### Extrait de page
────

En 1558, la forteresse de Tata, ou Dotis que son commandant Naghy avait quittée pour se rendre à Komorn est surprise par Hamzè, sandjak-beï de Stuhlweissenbourg, ainsi que le château de Hegyesd. Wèlidjan, gouverneur de Futek, s'empare de Szikszo et la livre aux flammes; mais il est défait près du village de Kafa par un corps de Transylvaniens.
Pendant ces fréquentes violations de l'armistice, Busbec, ambassadeur de Ferdinand, tentait vainement d'établir une paix solide. Le Sultan demandait la cession de Szigeth et ne voulait pas rendre lui-même Tata; dans une dernière audience, Busbec se borna à demander la ratification de la paix, laissant la rédaction du traité à la volonté du Sultan; mais il ne put rien obtenir, et fut enfermé dans le khan des ambassadeurs.
[Mort du prince Beyazit]
Cependant, au milieu de ces longues négociations avec l'Autriche; Sultan-Suleïman était tourmenté par les querelles de ses deux fils Sèlim et Baïezid. Par suite des intrigues de Lala-Moustapha-Pacha, précepteur des princes, la plus vive mésintelligence régnait entre eux. Par une trame odieuse concertée avec Sèlim, il engagea Baïezid-Khan à lever l’étendard de la révolte, en lui persuadant que la nation le préférerait à son frère. D'après l'avis de son perfide conseiller, Baïezid provoqua Sèlim-Khan par une lettre injurieuse et par l'envoi insultant d'une quenouille, d'un bonnet et d'une robe de femme ; Sèlim fit parvenir le tout à Sultan-Suleïman, qui, indigné de la conduite de Baiezid, le traita en rebelle ; ce prince rassembla alors une armée de vingt mille hommes, en vint aux mains avec celle du vézir Muhammed-Sokolli, fut défait, et se réfugia à Amassia. Sentant le danger de sa position, Baïezid écrivit à son père une lettre dans laquelle il implorait le pardon de sa faute : l'expression de son repentir eût sans doute touché Suleïman; mais cette lettre, interceptée par les agents secrets de Moustapha, ne parvint jamais au Sultan. Baïezid-Khan, ne recevant point de réponse, rassembla encore environ douze mille hommes, et partit pour la Perse le 1er de chewwal (juillet). Accueilli par Chah-Thahmasp avec les plus grands honneurs et toutes les apparences de l'amitié, le prince ottoman, après une correspondance secrète entre Sultan-Suleïman et Chah-Thahmasp, fut livré indignement par ce dernier aux agents de Selim, et mis à mort avec ses quatre fils le 15 muharrem 969 (25 septembre 1561). Quatre cent mille pièces d'or envoyées au roi de Perse furent le prix de son crime. Sur l'ordre du Sultan, un cinquième fils de l'infortuné Baïezid fut aussi étranglé à Brousse, quoiqu'il eût à peine trois ans.

────

### Lignes de données
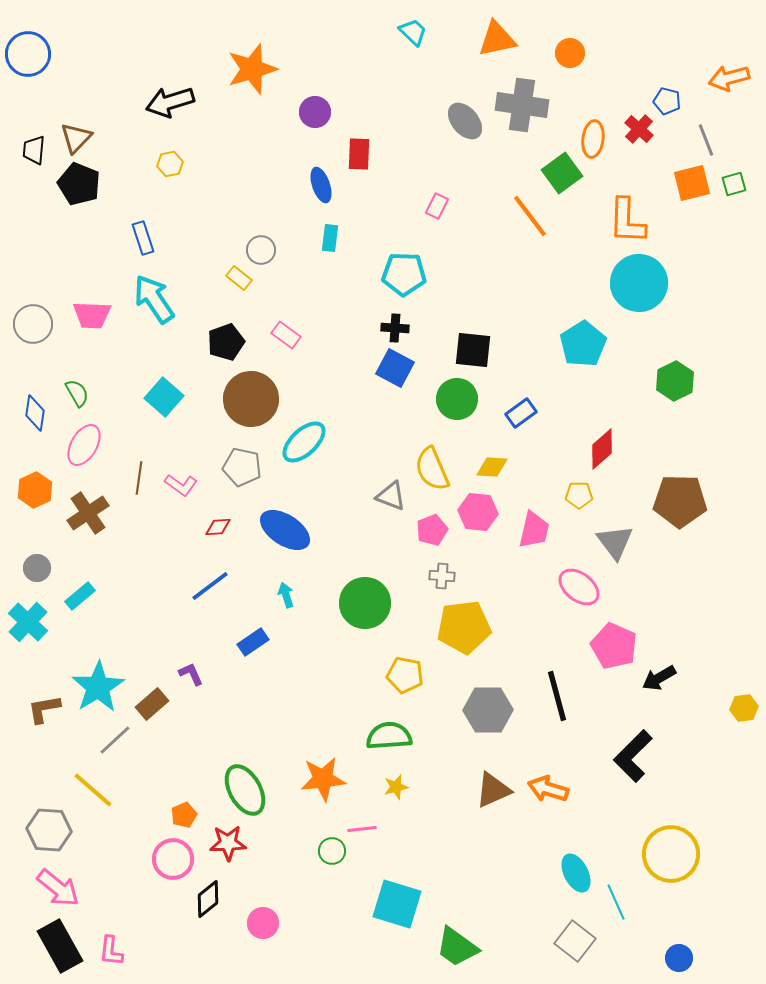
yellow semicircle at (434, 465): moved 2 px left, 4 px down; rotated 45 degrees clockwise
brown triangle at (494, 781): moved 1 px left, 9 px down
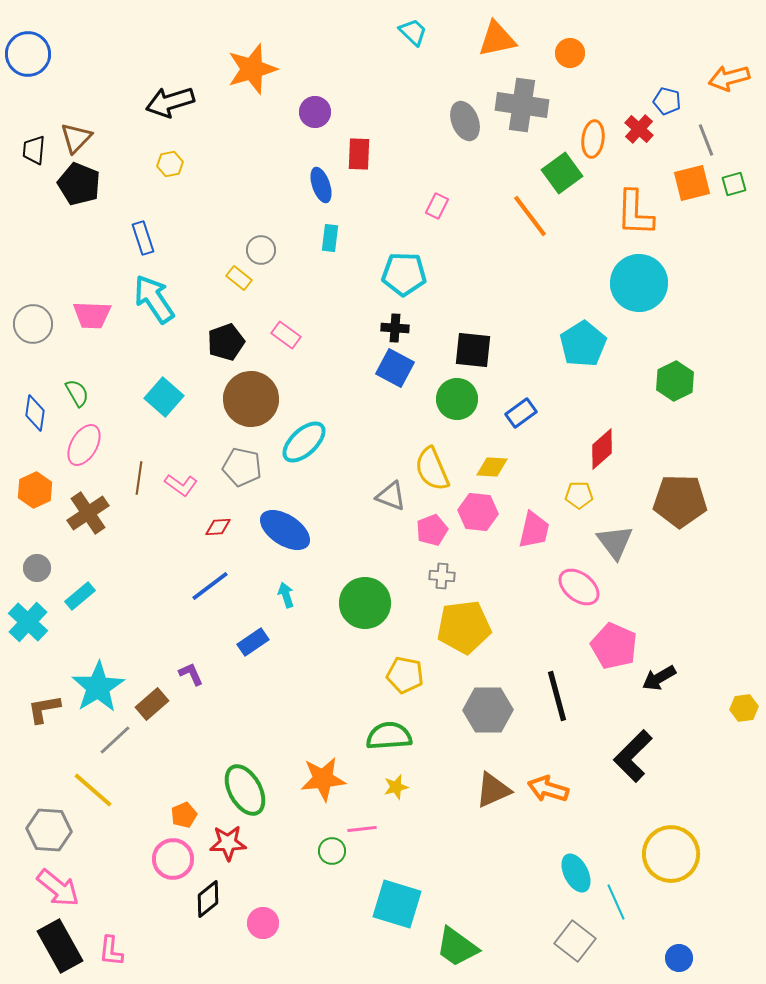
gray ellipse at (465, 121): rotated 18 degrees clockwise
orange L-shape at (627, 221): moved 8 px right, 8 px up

────

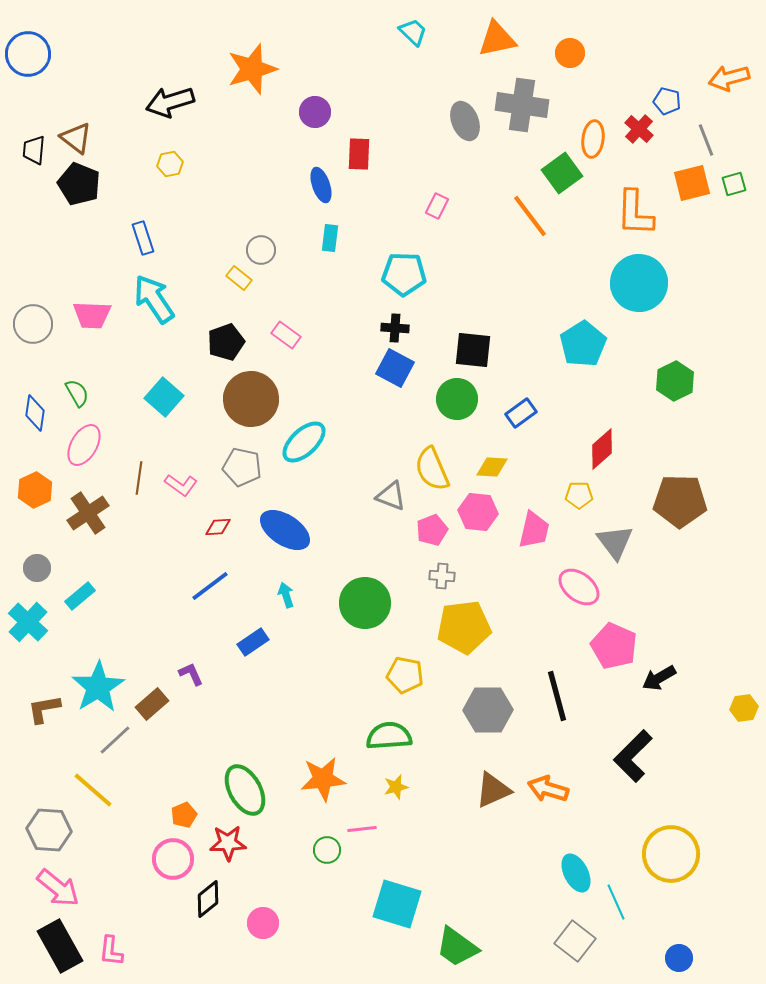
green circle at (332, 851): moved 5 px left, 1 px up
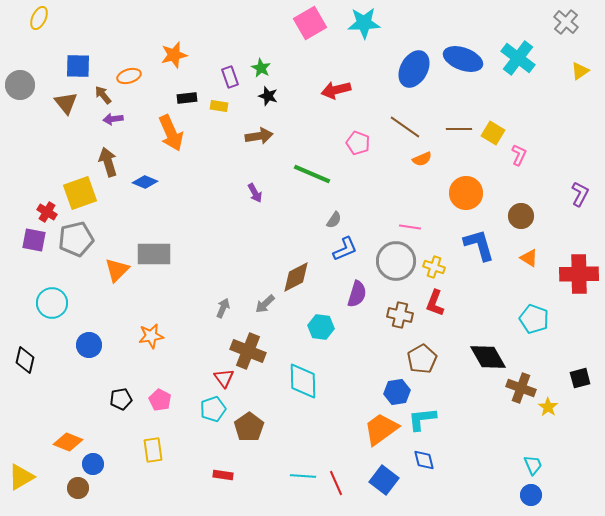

────

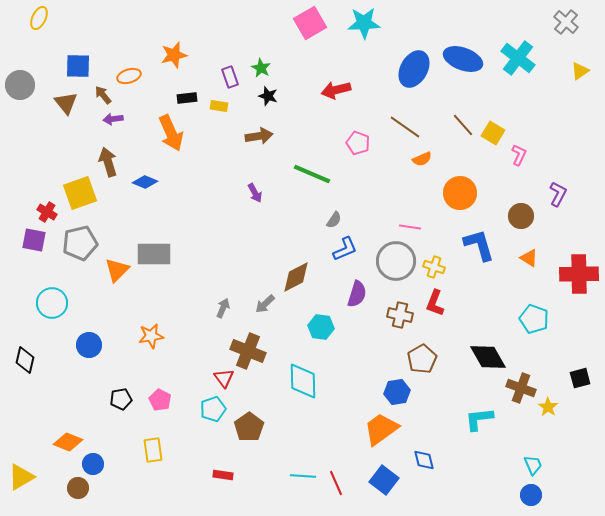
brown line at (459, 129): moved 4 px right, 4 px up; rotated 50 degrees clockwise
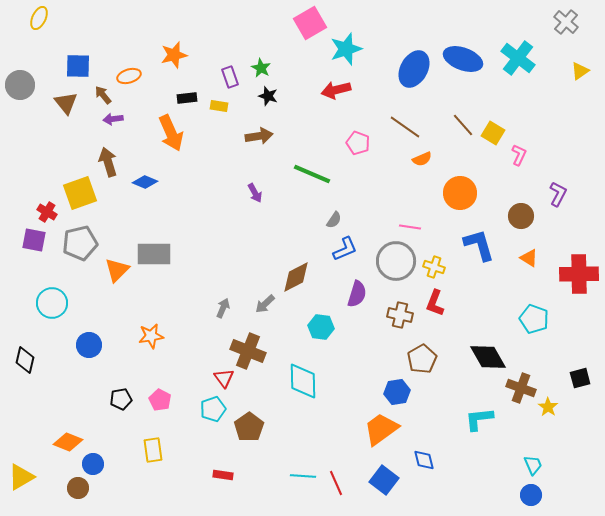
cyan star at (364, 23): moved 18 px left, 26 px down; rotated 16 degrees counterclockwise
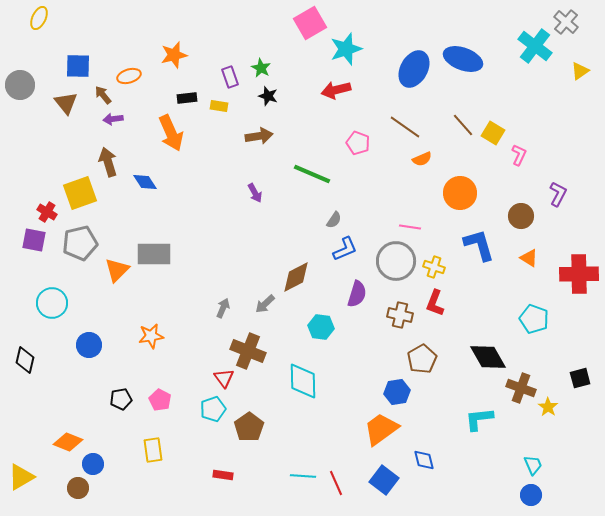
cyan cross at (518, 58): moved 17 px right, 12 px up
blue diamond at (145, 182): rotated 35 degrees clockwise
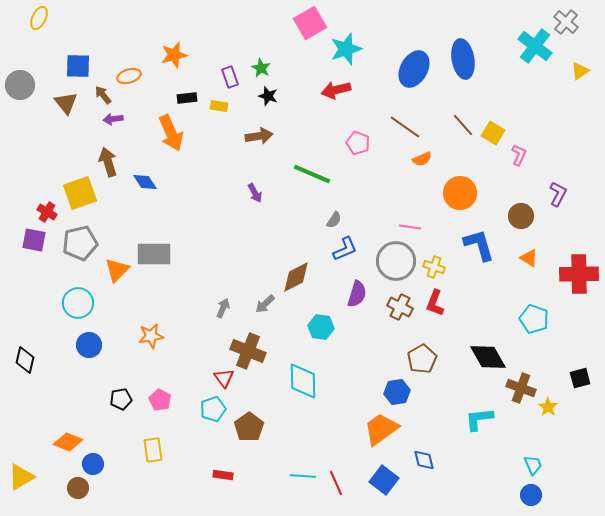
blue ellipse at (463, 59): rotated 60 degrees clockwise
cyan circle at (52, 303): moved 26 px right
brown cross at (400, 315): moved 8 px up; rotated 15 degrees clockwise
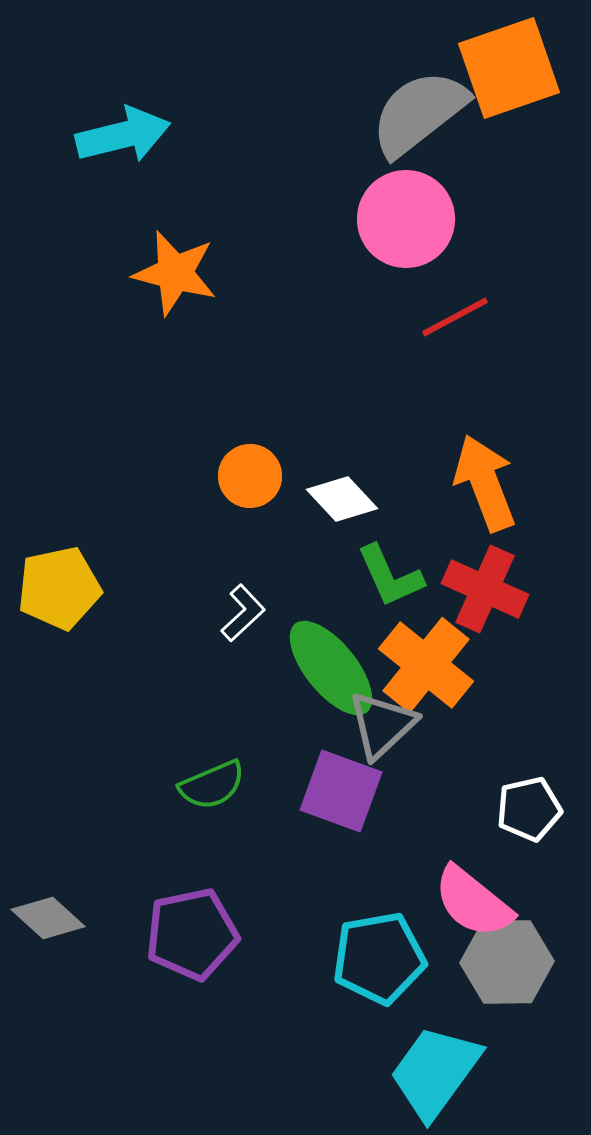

────

### Vos tâches
1. D'après l'extrait, quel prix le roi de Perse reçut-il pour son crime ?
2. Transcrivez l'extrait en commençant par « En 1558, la » et en allant jusqu'à « khan des ambassadeurs. ».
Les entrées proviennent d'une autre source.

### Réponses ci-dessous
1. Quatre cent mille pièces d'or.

2.
En 1558, la forteresse de Tata, ou Dotis que son commandant Naghy avait quittée pour se rendre à Komorn est surprise par Hamzè, sandjak-beï de Stuhlweissenbourg, ainsi que le château de Hegyesd. Wèlidjan, gouverneur de Futek, s'empare de Szikszo et la livre aux flammes; mais il est défait près du village de Kafa par un corps de Transylvaniens.
Pendant ces fréquentes violations de l'armistice, Busbec, ambassadeur de Ferdinand, tentait vainement d'établir une paix solide. Le Sultan demandait la cession de Szigeth et ne voulait pas rendre lui-même Tata; dans une dernière audience, Busbec se borna à demander la ratification de la paix, laissant la rédaction du traité à la volonté du Sultan; mais il ne put rien obtenir, et fut enfermé dans le khan des ambassadeurs.